• [What you have to do]:
Pictures are to be excluded. Please print only the lines from the one containing "Source code" through the end of the data, exactly as they appear.

• [Dataset entries]:
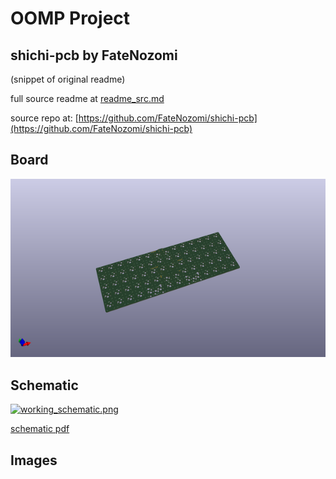 # OOMP Project  
## shichi-pcb  by FateNozomi  
  
(snippet of original readme)  
  
  
  full source readme at [readme_src.md](readme_src.md)  
  
source repo at: [https://github.com/FateNozomi/shichi-pcb](https://github.com/FateNozomi/shichi-pcb)  
## Board  
  
[![working_3d.png](working_3d_600.png)](working_3d.png)  
## Schematic  
  
[![working_schematic.png](working_schematic_600.png)](working_schematic.png)  
  
[schematic pdf](working_schematic.pdf)  
## Images  
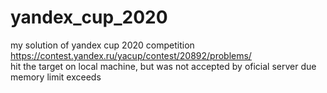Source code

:# yandex_cup_2020   
my solution of yandex cup 2020 competition   
https://contest.yandex.ru/yacup/contest/20892/problems/   
hit the target on local machine, but was not accepted by oficial server due memory limit exceeds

• [Task result]:
Source code

:# yandex_cup_2020   
my solution of yandex cup 2020 competition   
https://contest.yandex.ru/yacup/contest/20892/problems/   
hit the target on local machine, but was not accepted by oficial server due memory limit exceeds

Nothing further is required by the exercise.